One of the JCHI’s latest partners is Camp Zeke, a new Jewish overnight camp in Pennsylvania that focuses on fitness, organic food and healthy cooking.

Campers can throw on an apron and cook with a professional chef, participate in energizing fitness activities, like strength training and dance, and in the process, join a community of like-minded peers. Camp Zeke is also establishing a series of year-round cooking and fitness seminars for a mini version of the summer experience.

Some other examples of Jewish organizations that do work in the area are the Isabella Freedman Jewish Retreat Center and Hazon (two organizations that just merged), and the Jewish Family and Children’s Service. Isabella Freedman has historically hosted programs such as Torah Yoga, adult weight loss camps and food conferences.

Hazon aims to create “healthier, more sustainable communities” by spearheading the Jewish food movement. The organization raises awareness through physical activities like cross-country bike rides. For its part, the Jewish Family and Children’s Service runs a nutrition program that has expanded across the country since its founding.
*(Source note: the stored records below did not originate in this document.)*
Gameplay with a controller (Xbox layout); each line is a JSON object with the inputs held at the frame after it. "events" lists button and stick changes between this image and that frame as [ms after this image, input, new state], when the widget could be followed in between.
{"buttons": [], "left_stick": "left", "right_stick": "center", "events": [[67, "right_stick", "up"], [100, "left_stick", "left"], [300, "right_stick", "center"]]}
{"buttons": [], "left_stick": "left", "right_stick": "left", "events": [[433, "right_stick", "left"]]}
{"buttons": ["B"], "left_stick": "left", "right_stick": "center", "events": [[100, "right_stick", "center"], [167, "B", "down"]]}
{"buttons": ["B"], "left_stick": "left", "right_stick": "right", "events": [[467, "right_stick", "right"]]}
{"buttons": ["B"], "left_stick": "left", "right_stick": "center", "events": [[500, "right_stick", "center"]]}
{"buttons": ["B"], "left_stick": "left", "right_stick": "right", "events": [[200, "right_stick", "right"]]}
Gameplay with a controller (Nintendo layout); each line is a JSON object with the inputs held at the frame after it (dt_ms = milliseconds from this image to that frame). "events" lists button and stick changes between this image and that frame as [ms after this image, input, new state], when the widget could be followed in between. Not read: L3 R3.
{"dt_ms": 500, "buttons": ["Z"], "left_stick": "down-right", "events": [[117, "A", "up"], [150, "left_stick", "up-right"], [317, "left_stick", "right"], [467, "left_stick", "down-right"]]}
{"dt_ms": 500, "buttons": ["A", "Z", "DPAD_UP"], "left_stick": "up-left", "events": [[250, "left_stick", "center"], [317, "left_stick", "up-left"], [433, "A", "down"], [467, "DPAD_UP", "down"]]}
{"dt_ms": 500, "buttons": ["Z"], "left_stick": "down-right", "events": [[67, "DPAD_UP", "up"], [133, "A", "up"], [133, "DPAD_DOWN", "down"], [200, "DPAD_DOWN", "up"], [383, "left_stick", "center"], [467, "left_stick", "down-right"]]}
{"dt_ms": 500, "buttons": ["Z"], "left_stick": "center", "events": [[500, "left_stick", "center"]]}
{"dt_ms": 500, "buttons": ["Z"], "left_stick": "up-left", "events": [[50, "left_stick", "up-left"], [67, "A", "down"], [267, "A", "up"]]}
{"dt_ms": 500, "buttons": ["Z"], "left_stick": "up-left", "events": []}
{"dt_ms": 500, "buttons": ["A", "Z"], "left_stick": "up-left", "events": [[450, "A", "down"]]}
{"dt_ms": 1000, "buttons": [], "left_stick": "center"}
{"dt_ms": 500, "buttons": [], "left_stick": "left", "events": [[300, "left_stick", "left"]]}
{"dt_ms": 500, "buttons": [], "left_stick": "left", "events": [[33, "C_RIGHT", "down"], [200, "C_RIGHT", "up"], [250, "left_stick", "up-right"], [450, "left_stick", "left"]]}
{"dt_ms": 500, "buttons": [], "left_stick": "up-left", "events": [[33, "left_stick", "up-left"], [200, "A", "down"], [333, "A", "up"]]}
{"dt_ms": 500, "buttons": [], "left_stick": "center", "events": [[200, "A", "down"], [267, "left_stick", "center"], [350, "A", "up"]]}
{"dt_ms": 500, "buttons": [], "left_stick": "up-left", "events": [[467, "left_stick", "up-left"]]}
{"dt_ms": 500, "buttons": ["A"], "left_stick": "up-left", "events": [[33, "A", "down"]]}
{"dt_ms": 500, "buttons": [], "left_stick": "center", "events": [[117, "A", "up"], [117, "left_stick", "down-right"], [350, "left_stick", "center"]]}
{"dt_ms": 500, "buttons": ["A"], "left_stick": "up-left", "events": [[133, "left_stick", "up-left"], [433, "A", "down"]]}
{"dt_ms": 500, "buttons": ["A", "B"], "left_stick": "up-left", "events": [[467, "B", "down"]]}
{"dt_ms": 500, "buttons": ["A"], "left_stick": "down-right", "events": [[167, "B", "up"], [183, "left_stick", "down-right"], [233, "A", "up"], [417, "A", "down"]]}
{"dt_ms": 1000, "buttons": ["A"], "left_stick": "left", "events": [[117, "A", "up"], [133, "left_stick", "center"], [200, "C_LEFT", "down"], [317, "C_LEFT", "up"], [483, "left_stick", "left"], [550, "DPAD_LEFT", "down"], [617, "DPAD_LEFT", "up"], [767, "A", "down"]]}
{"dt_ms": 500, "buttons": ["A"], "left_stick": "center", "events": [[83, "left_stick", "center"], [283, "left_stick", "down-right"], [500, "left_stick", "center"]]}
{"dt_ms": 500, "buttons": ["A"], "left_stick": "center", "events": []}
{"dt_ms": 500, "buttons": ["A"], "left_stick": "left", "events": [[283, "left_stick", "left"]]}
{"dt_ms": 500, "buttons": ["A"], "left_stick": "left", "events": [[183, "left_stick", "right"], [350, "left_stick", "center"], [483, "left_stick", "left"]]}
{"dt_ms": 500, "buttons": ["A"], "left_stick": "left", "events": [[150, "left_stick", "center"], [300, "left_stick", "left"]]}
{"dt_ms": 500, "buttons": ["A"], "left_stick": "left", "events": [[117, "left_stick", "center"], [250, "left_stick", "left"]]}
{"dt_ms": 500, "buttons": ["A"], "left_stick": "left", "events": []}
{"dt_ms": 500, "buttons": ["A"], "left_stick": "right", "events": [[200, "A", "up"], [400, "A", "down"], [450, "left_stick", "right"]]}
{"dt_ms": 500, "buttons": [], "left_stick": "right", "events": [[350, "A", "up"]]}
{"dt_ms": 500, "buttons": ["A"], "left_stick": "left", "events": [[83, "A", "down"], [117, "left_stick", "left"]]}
While these organizations are doing admirable work, we as a community need to strengthen them, talk about them, help them grow, and hopefully inspire more social entrepreneurs to so similar work. As we proceed, let’s remember that, throughout history, some of the greatest Jewish minds have stressed that physical health is a core component of our Jewish identity. Let’s act on this message and make the Jewish teaching of shmirat haguf – or taking care of the body – part of our daily conversations with community members.

The writer is a graduate student of public health who is working closely with Camp Zeke, a new Jewish overnight camp that immerses kids in pure foods, energizing fitness activities and culinary arts.